# Heating advice for a basement woodshop



## Rembrandt60 (Oct 31, 2006)

Hello all, I'm putting together a woodshop in my basement. I live in Rhode Island. The basement is 1000 SF.,unfinished cement walls,8' ceiling,cement floor. I have a gas heat through the wall furnace, and now wish to add a gas heater with through the wall also. Can someone recommend a reasonably priced system that won't break the bank, quiet and efficient. The Winter temp of the basement is about 52 degrees. All suggestions are very welcome.
Paul:yes:


----------



## nywoodwizard (Oct 31, 2006)

Rembrandt60 said:


> Hello all, I'm putting together a woodshop in my basement.

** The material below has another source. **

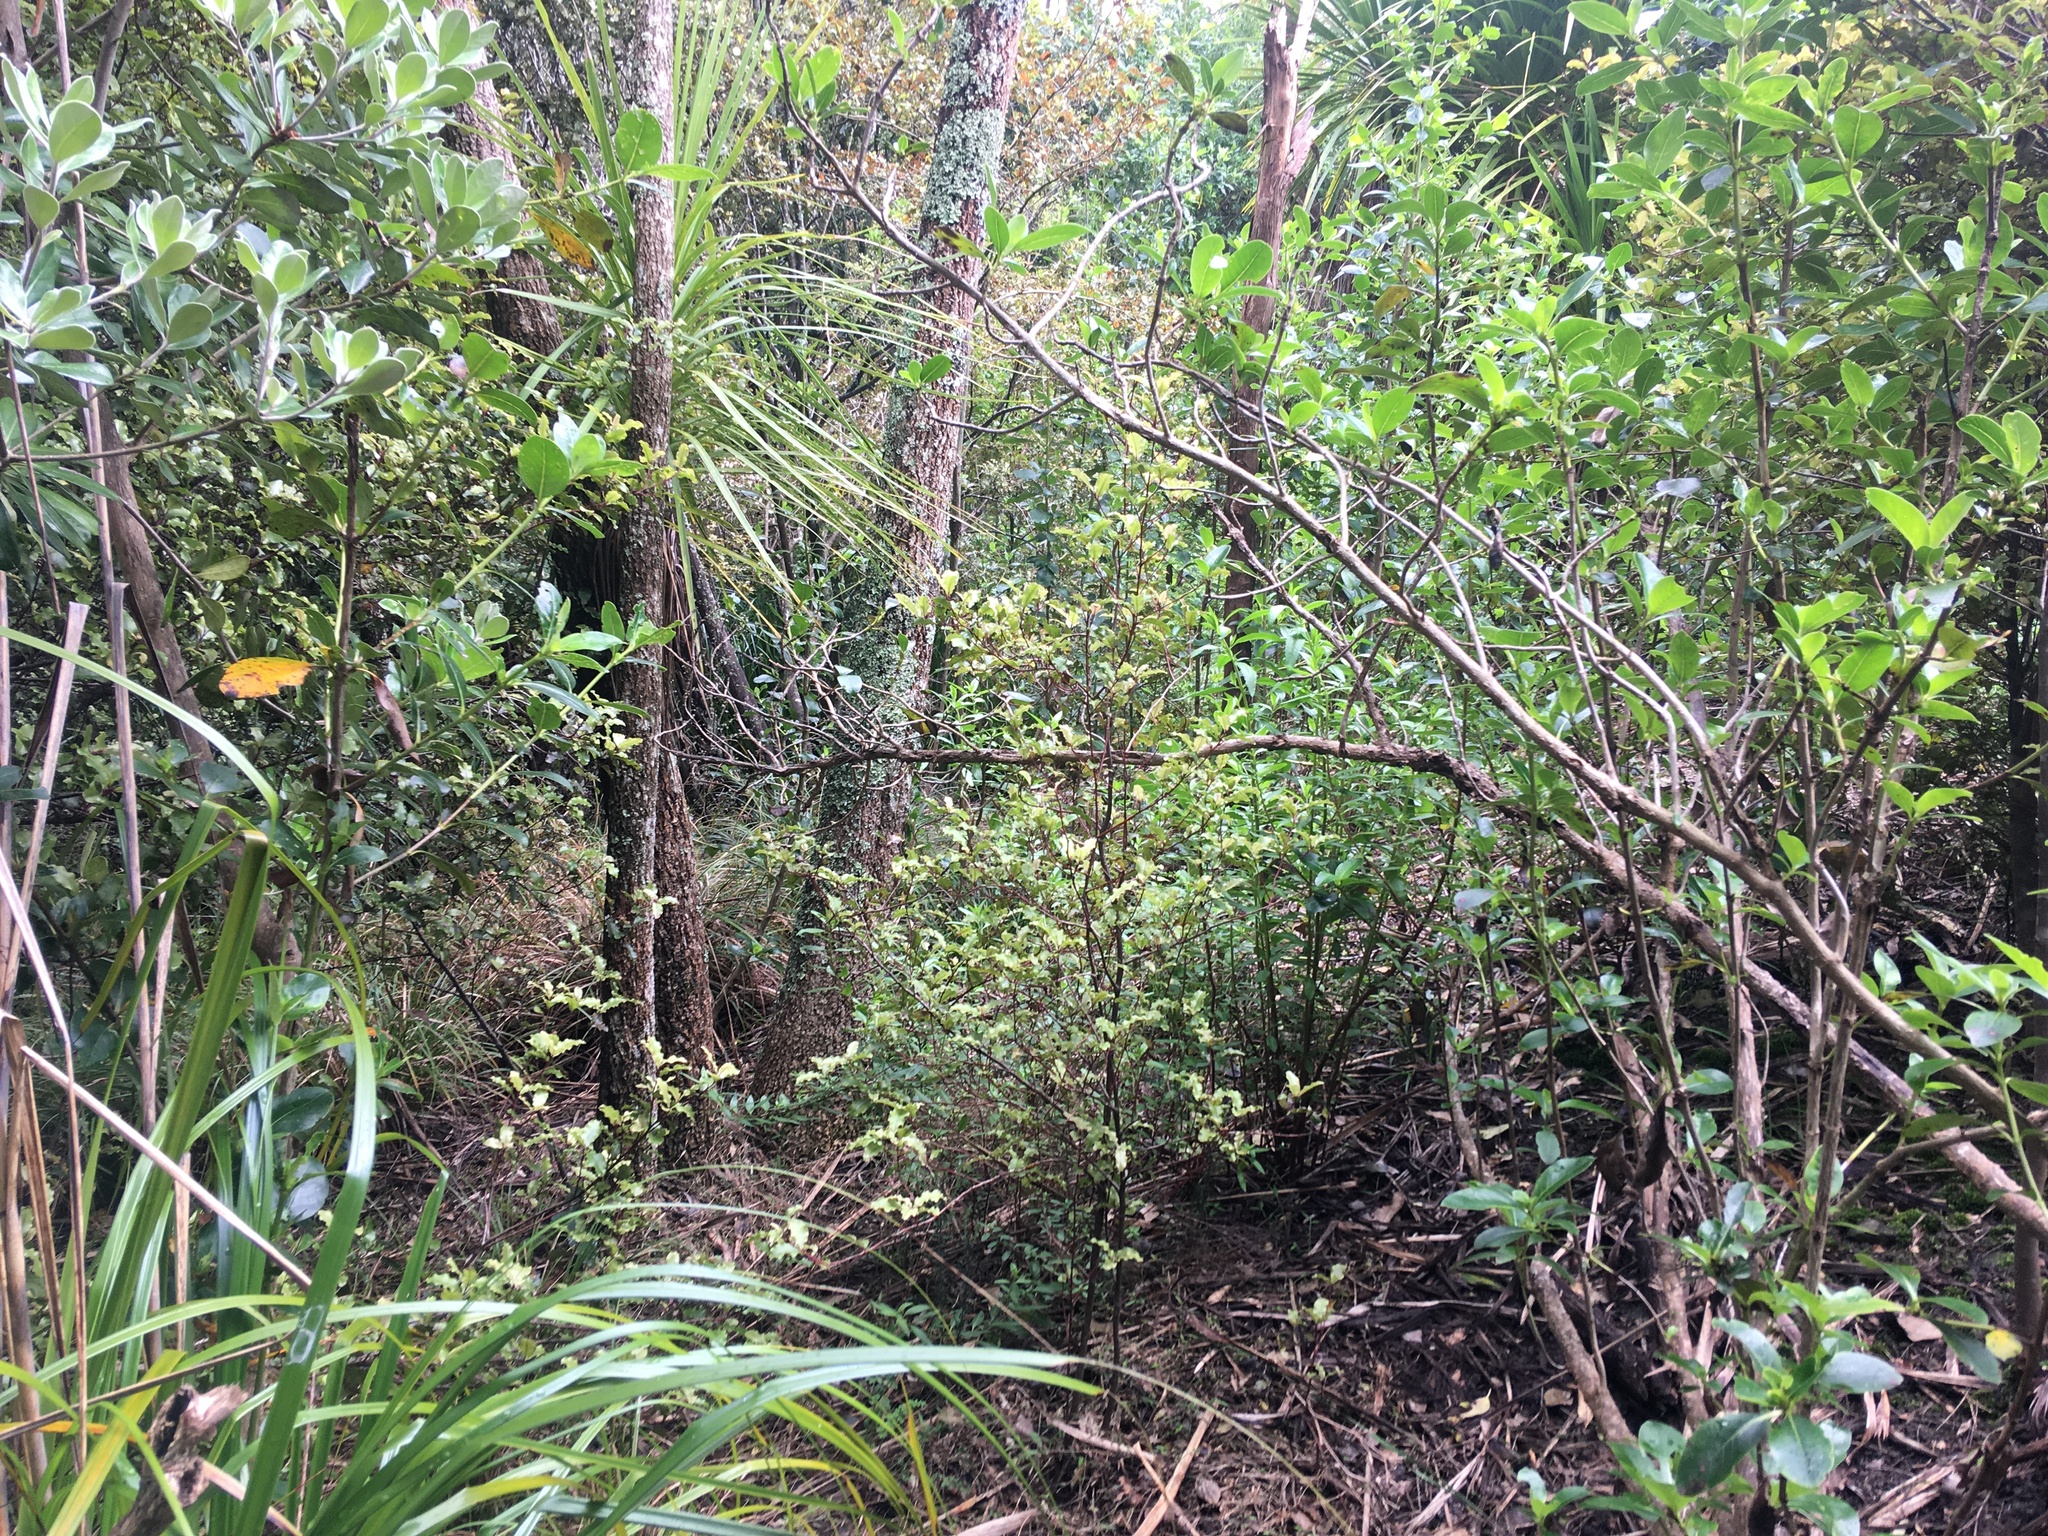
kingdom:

I live in Rhode Island. The basement is 1000 SF.,unfinished cement walls,8' ceiling,cement floor. I have a gas heat through the wall furnace, and now wish to add a gas heater with through the wall also. Can someone recommend a reasonably priced system that won't break the bank, quiet and efficient. The Winter temp of the basement is about 52 degrees. All suggestions are very welcome.
> Paul:yes:


i'm not sure you are in the right forum for heating advise ,but here's my thoughts ,toyostove is i think one of the best remmedies,and the simplest,but they do run off kerosene,i have an uncle who also uses them ,he has no furnace in his house upstate new york, two of them,one in the basement and one on the main floor.much cheaper to run than an oil or gas furnace.fully programable,vented,no open flames,some models have a small removable tank and some are set up for a external tank,they are'nt cheap but they pay for themselves in a few years.I'm planing on getting one for myself.
http://www.toyotomiusa.com/products/LaserVentedHeaters.php


----------